La rosa e il cactus
La processione si snoda lungo i vicoli illuminati da un arancio spesso. Centinaia di metri fatti di persone che camminano pronunciando litanie mentre pensano ai fatti loro. Dietro di me c’è Giorgio, ma per rendervene conto dovete abbassare lo sguardo: avrà non più di cinque anni e un coerente argento vivo addosso. Alzando di nuovo lo sguardo è possibile immaginare sua nonna dietro di lui, che si dispera nel cercare di farlo stare calmo parlandogli. Un po’ come sperare di convertire un talebano regalandogli un santino di San Girolamo.
Davanti ai due, lo dicevo, ci sono io e il ricordo di mia nonna. La nonna del paese, quella che dentro quei vicoli ci aveva vissuto un’intera esistenza e che nutriva di fettuccine le mie domeniche bambine. Nonna Rosa aveva un nome tanto bello quanto inappropriato: un centinaio di chili in un metro e mezzo la rendevano inequivocabilmente più simile ad un cactus che ad una rosa. Ma non si può certo pensare che i miei bisnonni avrebbero potuto chiamarla cactus, d’altra parte.
Ad ogni modo la mole di mia nonna non è particolarmente significativa. E non lo è neppure la sua capacità intellettuale, visto che a malapena sapeva leggere e scrivere. La cosa importante, quando penso a mia nonna, è soltanto la sua capacità di essere materna, di saper mettere al primo posto i membri della famiglia, che avrebbe difeso anche fisicamente in caso di necessità. Mia nonna Rosa sapeva farmi sentire al sicuro, protetto, da ragazzino.
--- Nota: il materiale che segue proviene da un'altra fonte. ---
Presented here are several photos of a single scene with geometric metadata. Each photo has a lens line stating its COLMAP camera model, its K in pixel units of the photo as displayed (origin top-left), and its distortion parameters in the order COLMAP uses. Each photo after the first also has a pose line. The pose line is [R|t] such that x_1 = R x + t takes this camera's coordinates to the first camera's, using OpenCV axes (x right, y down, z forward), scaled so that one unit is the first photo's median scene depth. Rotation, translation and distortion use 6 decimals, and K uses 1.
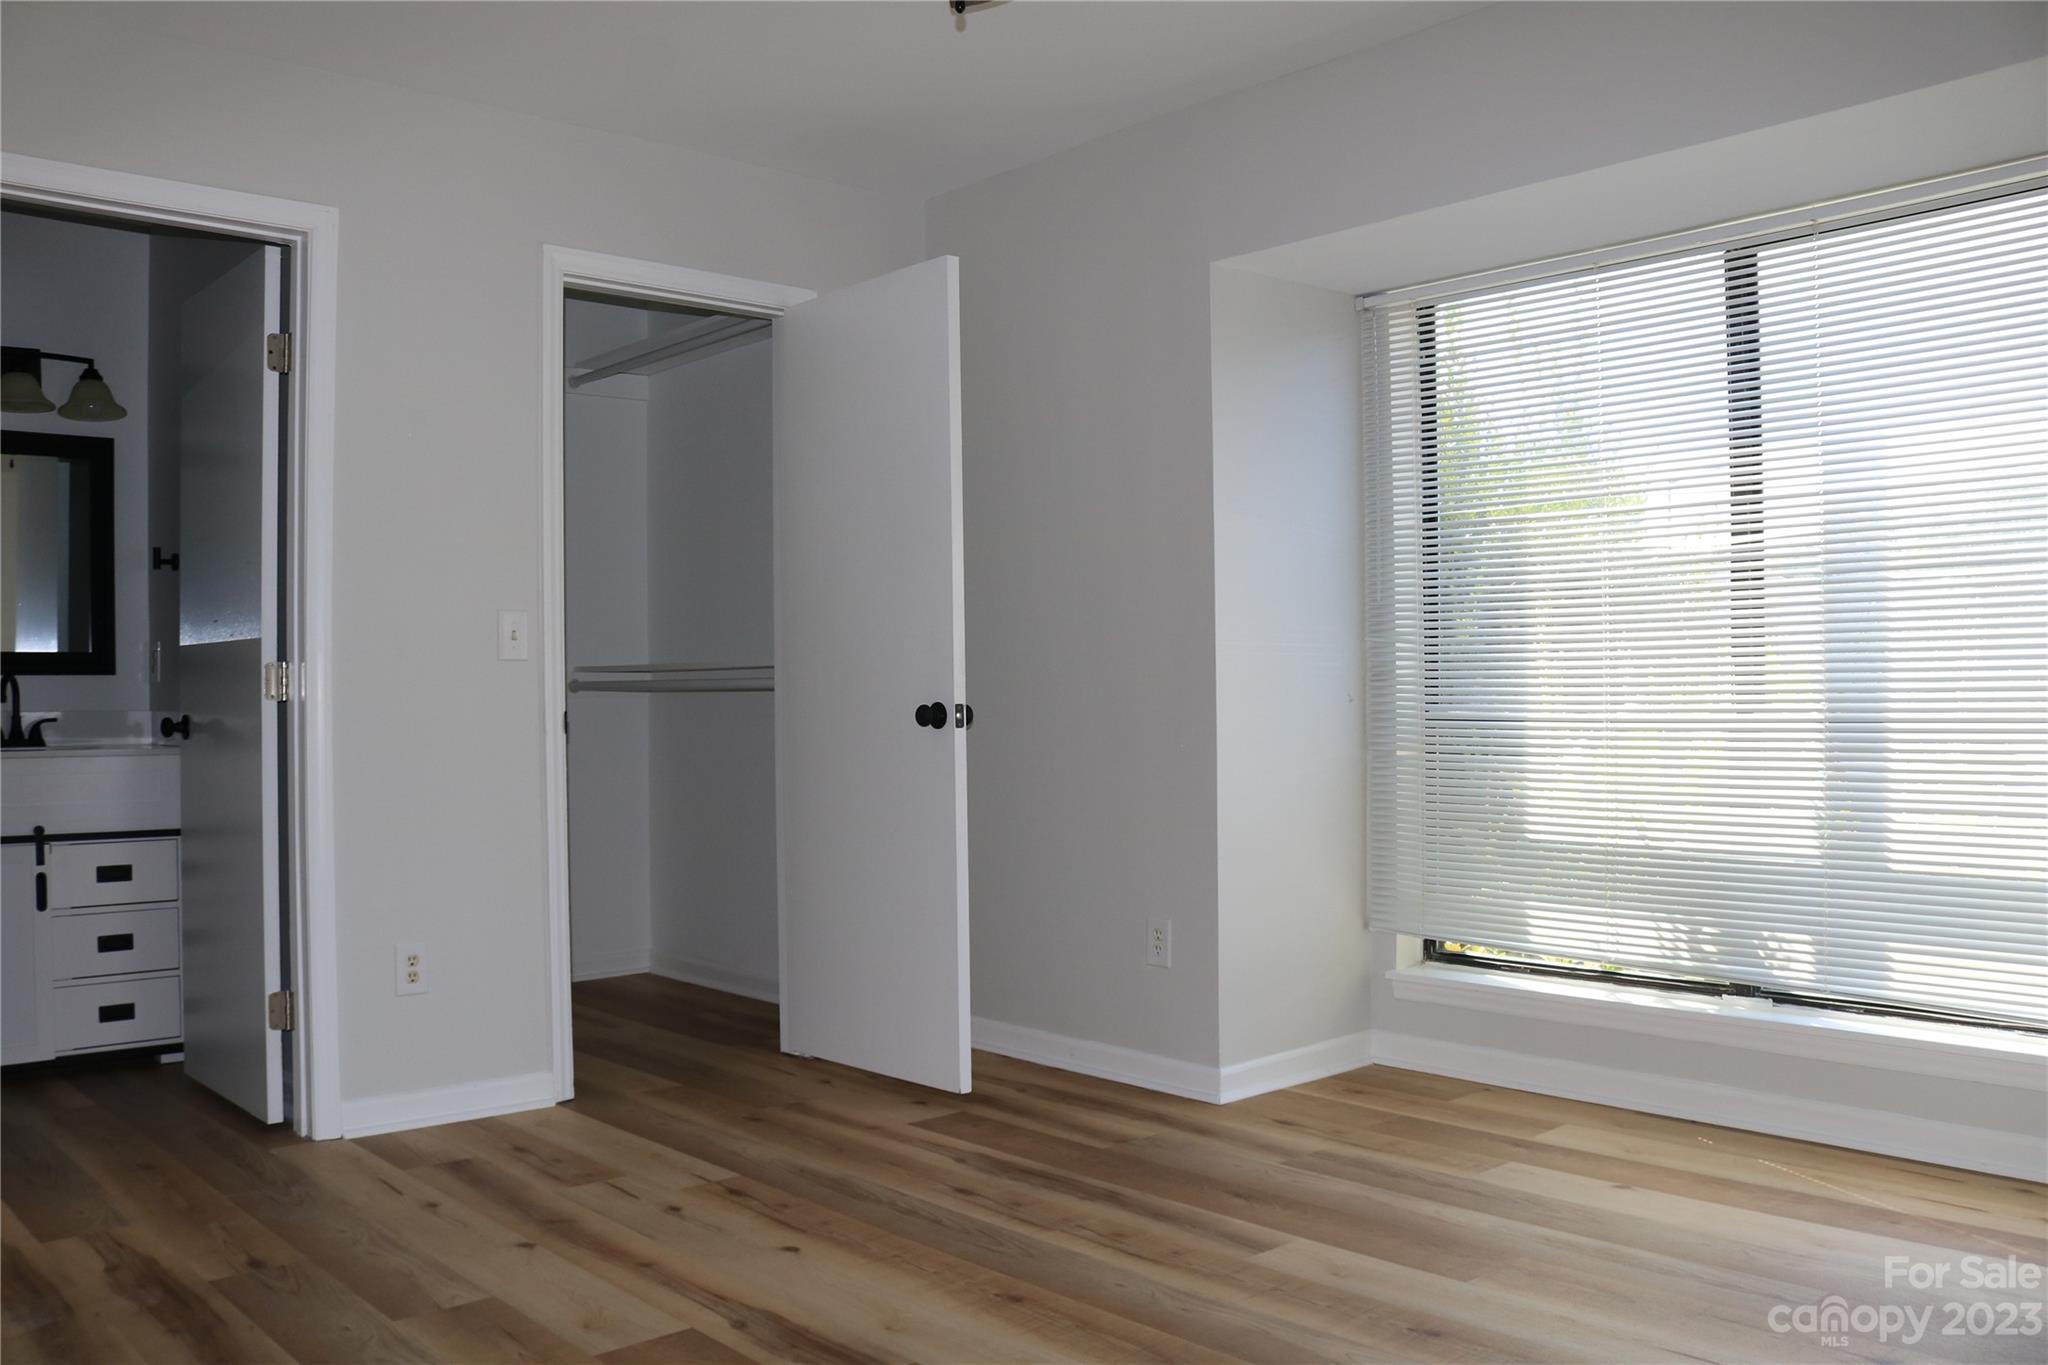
lens RADIAL K [[1667.9, 0, 1018.6], [0, 1667.9, 704.9], [0, 0, 1]] dist [-0.164009, 0.115713]
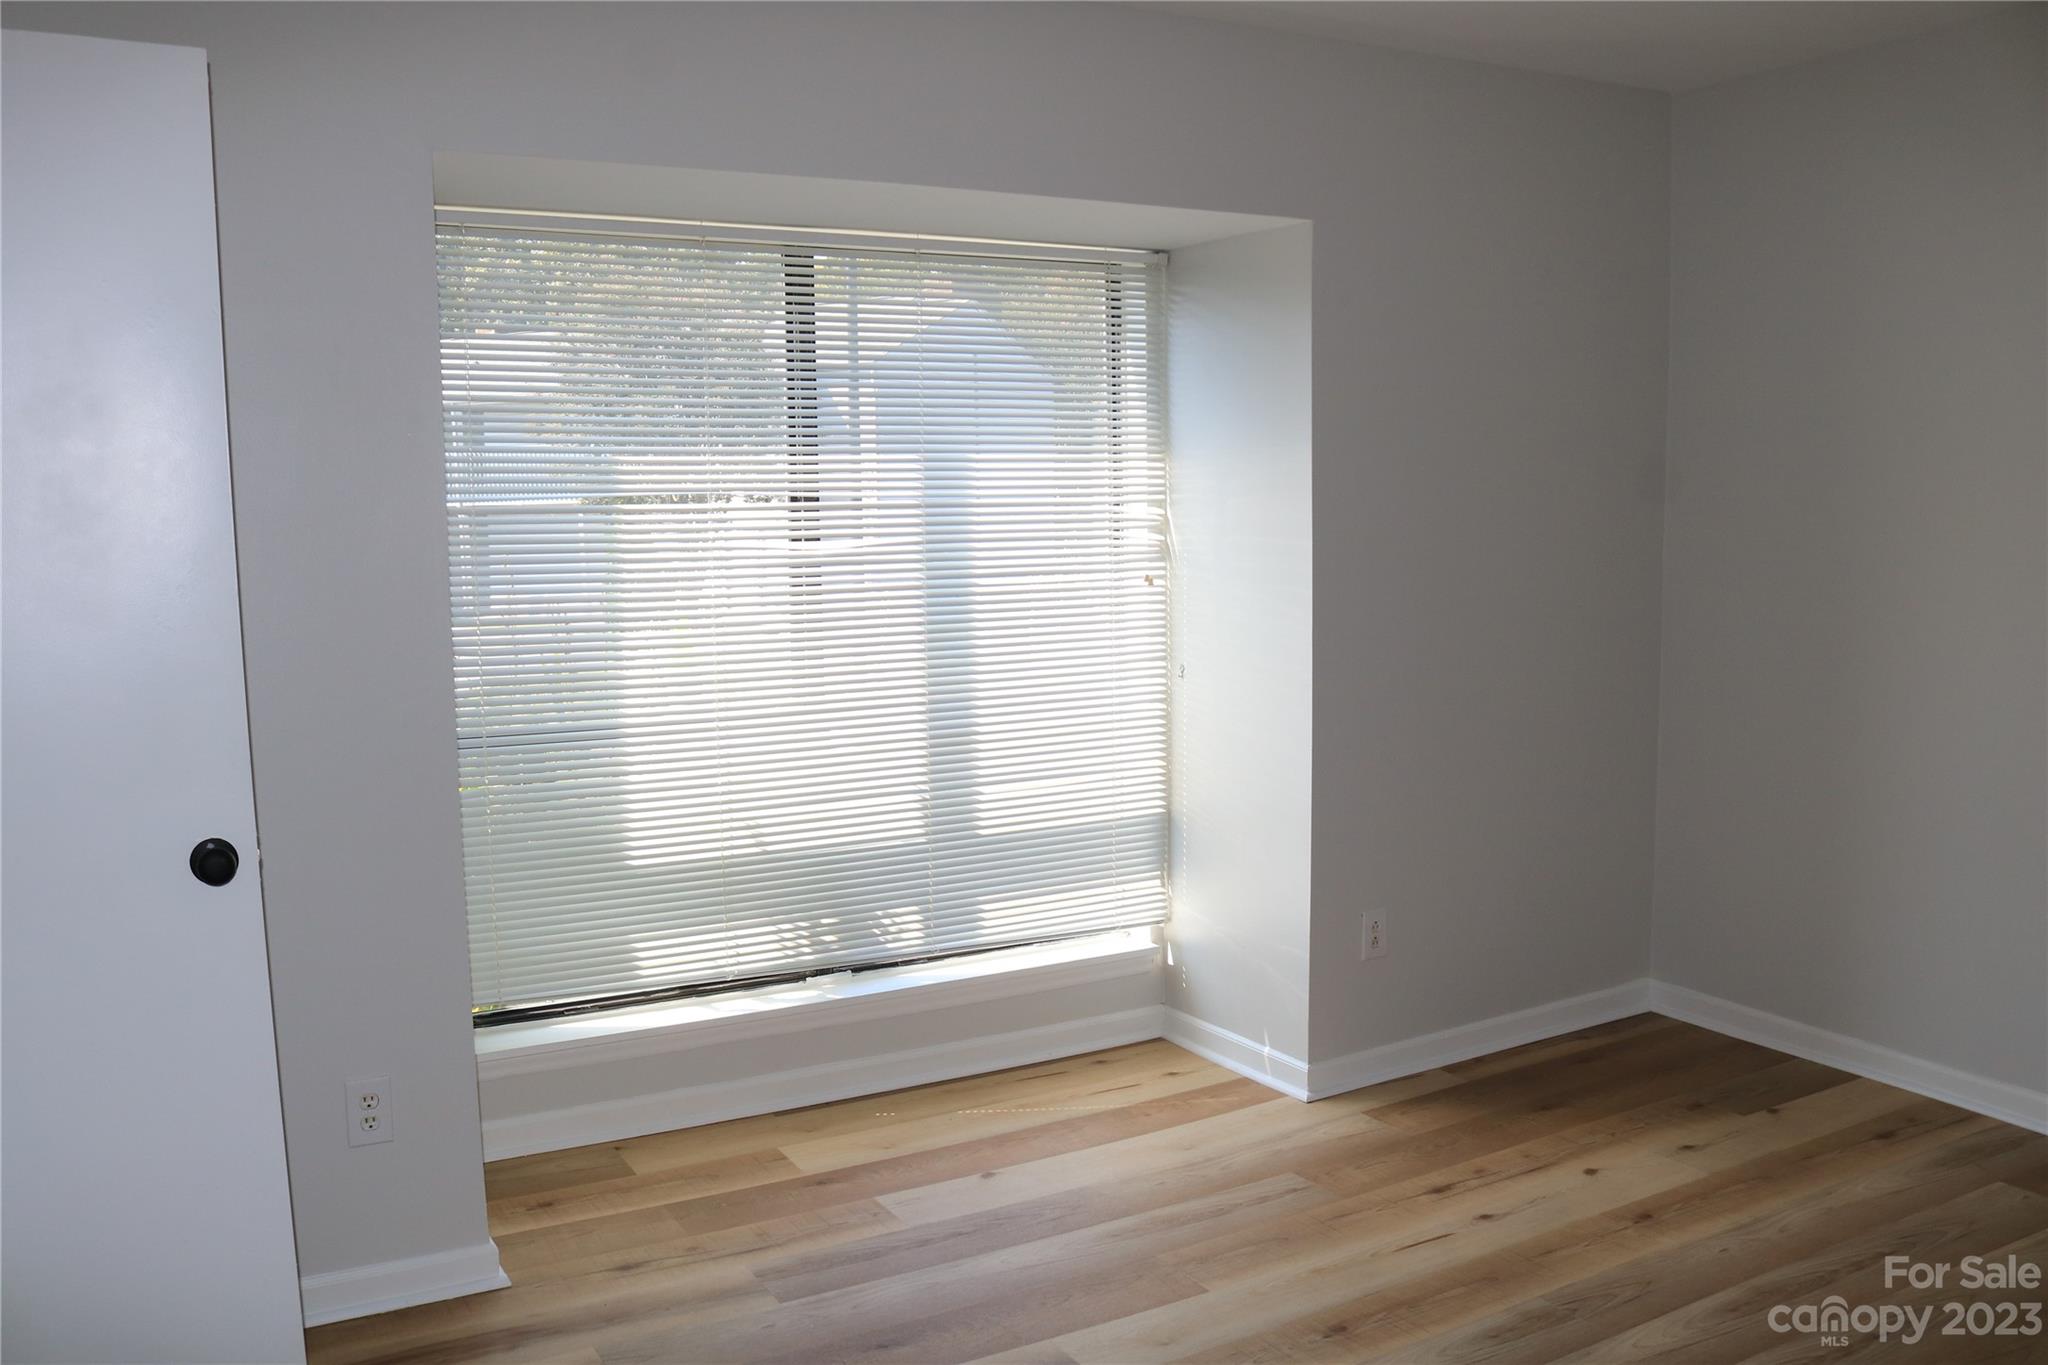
lens RADIAL K [[1667.9, 0, 1018.6], [0, 1667.9, 704.9], [0, 0, 1]] dist [-0.164009, 0.115713]
pose [[0.226524, -0.107364, 0.968070, -0.573443], [0.015242, 0.994175, 0.106693, -0.112795], [-0.973886, -0.009414, 0.226841, 0.658796]]
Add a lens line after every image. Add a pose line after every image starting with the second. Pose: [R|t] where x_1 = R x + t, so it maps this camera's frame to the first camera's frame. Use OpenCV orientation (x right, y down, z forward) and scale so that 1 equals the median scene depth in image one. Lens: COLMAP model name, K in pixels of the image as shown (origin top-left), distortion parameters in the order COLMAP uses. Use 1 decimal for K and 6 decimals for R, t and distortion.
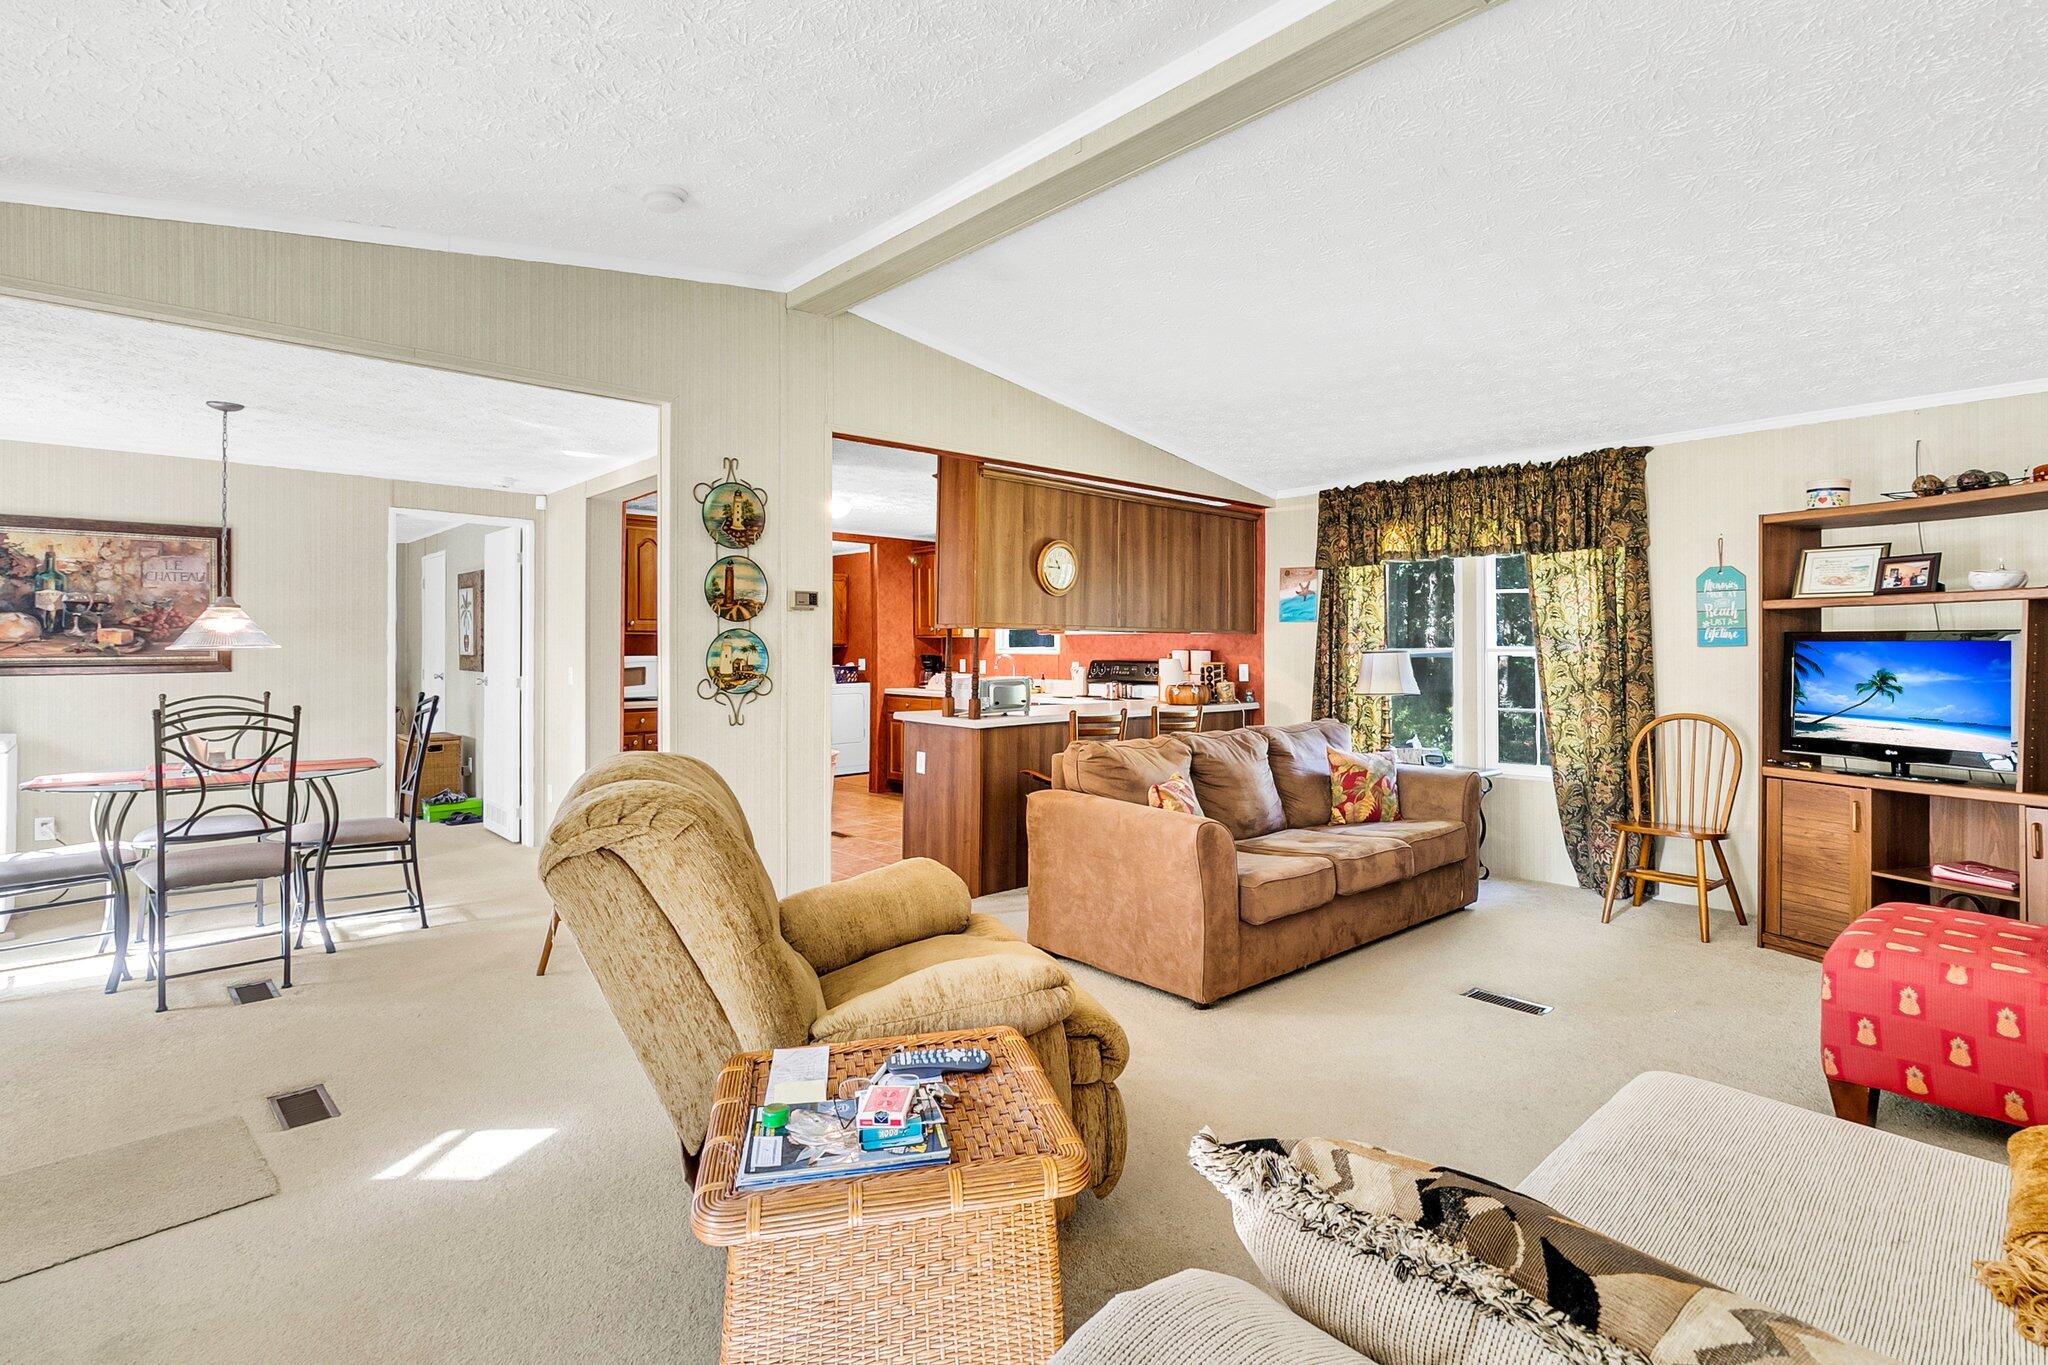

E ogni volta che me ne andavo, la domenica dopo pranzo, prendeva un pettine e una manciata d’acqua e mi faceva la leccata sulla zucca. Mentre lo faceva mi ripeteva sempre tre cose, che mi sembra di sentire come fosse qui ora:
- Ricordatello sempre: la gente è cattiva. Ma tu ha da esse' sempre sincero e non ha da tene’ paura. Manco der dimonio!
Dio solo sa quanto avrei bisogno di mia nonna in questo periodo di gente cattiva e di grandi paure.